- Exercise -
From the records below, please repeat exactly the line that has "ードがストップされマネージャーもいない状況でした。インサイ", the line that has "れ、システム解説の動画撮影、徹底した業界分析、自己紹介シー", and every line between them, and nothing else.

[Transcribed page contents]
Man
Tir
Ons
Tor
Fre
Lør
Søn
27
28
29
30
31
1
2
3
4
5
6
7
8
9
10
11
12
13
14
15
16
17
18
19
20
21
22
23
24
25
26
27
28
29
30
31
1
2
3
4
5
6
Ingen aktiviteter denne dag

--

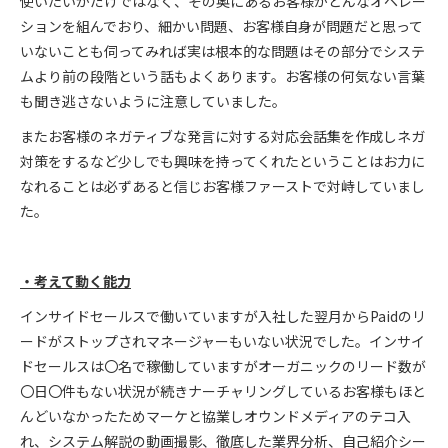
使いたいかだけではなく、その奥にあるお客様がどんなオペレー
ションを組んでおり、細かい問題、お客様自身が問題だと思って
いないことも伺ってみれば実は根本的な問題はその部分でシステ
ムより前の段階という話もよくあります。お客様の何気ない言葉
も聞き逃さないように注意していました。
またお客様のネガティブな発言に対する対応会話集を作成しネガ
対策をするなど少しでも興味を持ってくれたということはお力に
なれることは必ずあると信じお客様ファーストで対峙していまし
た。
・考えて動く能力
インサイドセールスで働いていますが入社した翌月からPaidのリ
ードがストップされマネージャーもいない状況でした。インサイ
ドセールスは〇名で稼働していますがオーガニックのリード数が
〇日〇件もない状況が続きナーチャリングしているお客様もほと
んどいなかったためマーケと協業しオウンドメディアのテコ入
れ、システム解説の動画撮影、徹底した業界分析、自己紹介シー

- Answer section -
ードがストップされマネージャーもいない状況でした。インサイ
ドセールスは〇名で稼働していますがオーガニックのリード数が
〇日〇件もない状況が続きナーチャリングしているお客様もほと
んどいなかったためマーケと協業しオウンドメディアのテコ入
れ、システム解説の動画撮影、徹底した業界分析、自己紹介シー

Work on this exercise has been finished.